Selected excerpt ▸
# # #
9. VAT transfer scheme

If pursuant to the Amendment of the Turnover Tax Implementation Decree 1968 (Royal Decree dated 19 June 1982, Bulletin of Acts, Orders and Decrees 357) the transfer of taxation scheme relating to turnover tax applies, the customer must inform Sentech hereof in writing when making the assignment. In the event of failure to do so Sentech is entitled to recover the turnover tax to be paid from the customer or set it off against a claim of the customer.

10. Force majeure

Defaults in the performance by Sentech shall not be attributed to Sentech if they are not Sentech’s fault and under Dutch law they should not be at Sentech’s expense. In no case shall they be attributed to Sentech if they are caused due to unforeseen facts and circumstances, including of an economic nature, arising beyond the control of actions of Sentech, such as, inter alia, serious disruptions in operations, enforced downsizing of production, strikes and lock-outs, both at Sentech and at supply companies, war, hostilities, state of siege, mobilisation, be such in the Netherlands or in any other country where any sites of Sentech or of supply companies are based, delays in transport or delayed or erroneous delivery of goods or materials or parts by third parties.

11. Guarantee

Sentech guarantees, for a period of 12 months after delivery, that a delivery will comply with that which is described in Article 5 of these conditions, unless (1) it concerns a product that is consumed and is thus subject to wear, (2) it is apparent from the nature of the product that it cannot be expected to function for a period of 12 months, or (3) the parties agree otherwise. If the customer makes a justified claim under the guarantee Sentech will rectify the work to be performed or goods to be supplied, at its own discretion, or still perform/deliver as agreed. Insofar as Sentech has delivered goods to the customer under guarantee, all obligations of Sentech ensuing from such guarantee shall lapse if errors, defects or inaccuracies in respect of said goods are the result of inaccurate, careless or inexpert use or management of said goods or if they are the result of external causes such as fire or water damage, or if the customer or a third party has made changes to the goods delivered by Sentech without Sentech’s permission. If the customer bases a claim on any guarantee scheme which has been agreed but such claim subsequently turns out to be unfounded, Sentech has the right to charge the customer for the work and the costs of research and repair which Sentech put in pursuant to such claim in conformity with its usual rates.

12. Test products, samples, prototypes, etc.
# # #
Dataset rows ▸
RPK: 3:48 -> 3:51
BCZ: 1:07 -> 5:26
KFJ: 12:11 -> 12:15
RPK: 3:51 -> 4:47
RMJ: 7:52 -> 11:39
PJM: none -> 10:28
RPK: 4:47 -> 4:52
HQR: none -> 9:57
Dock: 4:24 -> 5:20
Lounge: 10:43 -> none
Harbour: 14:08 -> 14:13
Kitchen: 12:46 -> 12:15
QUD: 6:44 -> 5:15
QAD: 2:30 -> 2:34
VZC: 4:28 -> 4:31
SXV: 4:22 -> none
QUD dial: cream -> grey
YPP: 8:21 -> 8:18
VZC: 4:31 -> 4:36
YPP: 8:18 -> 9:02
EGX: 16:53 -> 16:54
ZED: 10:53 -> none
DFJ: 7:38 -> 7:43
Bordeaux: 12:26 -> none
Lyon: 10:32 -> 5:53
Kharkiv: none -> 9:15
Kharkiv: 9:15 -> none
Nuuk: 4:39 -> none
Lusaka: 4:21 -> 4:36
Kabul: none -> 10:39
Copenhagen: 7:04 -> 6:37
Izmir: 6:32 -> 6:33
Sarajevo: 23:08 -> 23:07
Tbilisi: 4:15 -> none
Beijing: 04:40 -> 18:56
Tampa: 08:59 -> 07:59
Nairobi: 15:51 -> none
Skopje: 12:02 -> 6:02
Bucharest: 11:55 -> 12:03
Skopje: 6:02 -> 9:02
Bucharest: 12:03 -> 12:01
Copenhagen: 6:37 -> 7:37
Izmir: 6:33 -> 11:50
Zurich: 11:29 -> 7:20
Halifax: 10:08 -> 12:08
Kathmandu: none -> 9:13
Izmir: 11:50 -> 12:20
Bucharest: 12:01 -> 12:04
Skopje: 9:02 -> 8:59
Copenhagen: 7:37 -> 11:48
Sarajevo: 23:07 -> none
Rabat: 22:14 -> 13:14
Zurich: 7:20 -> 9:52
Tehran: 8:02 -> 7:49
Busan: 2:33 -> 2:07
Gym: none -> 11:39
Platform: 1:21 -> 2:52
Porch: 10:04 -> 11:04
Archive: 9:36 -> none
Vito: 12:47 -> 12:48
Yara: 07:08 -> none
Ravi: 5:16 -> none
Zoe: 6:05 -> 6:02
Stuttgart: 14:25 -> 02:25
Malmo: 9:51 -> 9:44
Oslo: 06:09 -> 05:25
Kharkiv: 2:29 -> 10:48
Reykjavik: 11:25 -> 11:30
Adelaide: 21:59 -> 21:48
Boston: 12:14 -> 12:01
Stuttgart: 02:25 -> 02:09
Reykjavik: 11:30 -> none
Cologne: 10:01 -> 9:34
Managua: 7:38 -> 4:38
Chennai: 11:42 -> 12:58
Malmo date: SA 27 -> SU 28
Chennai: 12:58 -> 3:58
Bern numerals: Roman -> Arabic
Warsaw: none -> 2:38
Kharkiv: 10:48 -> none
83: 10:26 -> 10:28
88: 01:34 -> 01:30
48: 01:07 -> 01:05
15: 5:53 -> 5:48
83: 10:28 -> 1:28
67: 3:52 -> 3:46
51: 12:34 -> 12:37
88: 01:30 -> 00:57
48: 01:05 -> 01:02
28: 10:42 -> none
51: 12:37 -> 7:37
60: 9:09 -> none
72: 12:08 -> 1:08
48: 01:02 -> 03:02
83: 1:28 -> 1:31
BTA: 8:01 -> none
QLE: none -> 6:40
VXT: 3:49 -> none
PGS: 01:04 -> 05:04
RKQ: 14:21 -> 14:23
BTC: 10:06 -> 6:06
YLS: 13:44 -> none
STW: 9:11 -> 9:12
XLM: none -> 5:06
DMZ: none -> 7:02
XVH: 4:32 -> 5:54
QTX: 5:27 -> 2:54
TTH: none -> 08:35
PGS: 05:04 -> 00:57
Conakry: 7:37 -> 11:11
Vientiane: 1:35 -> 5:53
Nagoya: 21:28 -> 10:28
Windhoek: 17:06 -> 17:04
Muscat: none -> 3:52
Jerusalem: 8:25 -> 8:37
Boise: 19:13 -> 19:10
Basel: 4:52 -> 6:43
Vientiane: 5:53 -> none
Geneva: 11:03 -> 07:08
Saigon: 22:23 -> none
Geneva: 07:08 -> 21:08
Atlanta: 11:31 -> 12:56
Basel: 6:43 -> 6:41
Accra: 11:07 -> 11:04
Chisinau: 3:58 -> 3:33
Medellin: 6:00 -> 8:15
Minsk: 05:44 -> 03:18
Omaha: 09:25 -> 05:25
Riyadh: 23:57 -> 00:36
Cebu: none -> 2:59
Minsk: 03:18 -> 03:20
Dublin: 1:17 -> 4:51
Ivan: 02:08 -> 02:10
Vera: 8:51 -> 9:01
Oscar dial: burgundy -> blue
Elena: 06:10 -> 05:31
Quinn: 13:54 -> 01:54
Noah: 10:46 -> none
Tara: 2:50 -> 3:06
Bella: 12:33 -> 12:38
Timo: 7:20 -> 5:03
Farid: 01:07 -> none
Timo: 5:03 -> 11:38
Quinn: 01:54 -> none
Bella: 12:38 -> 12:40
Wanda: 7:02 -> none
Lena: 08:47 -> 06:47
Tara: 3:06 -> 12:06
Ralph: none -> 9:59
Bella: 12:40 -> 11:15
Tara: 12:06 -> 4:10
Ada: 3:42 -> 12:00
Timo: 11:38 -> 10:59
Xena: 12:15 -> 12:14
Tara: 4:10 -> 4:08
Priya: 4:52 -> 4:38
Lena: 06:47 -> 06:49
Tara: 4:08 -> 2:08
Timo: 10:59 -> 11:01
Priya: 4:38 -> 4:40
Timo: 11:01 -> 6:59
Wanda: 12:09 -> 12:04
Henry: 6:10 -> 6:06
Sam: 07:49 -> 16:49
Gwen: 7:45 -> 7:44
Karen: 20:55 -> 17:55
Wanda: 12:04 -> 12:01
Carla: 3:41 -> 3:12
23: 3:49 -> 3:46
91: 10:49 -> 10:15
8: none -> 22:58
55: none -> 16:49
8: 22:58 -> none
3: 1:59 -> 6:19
# # #
Written problem ▸ According to the Sentech conditions excerpt, how long after delivery does Sentech's guarantee run?

Finished task ▸ 12 months after delivery.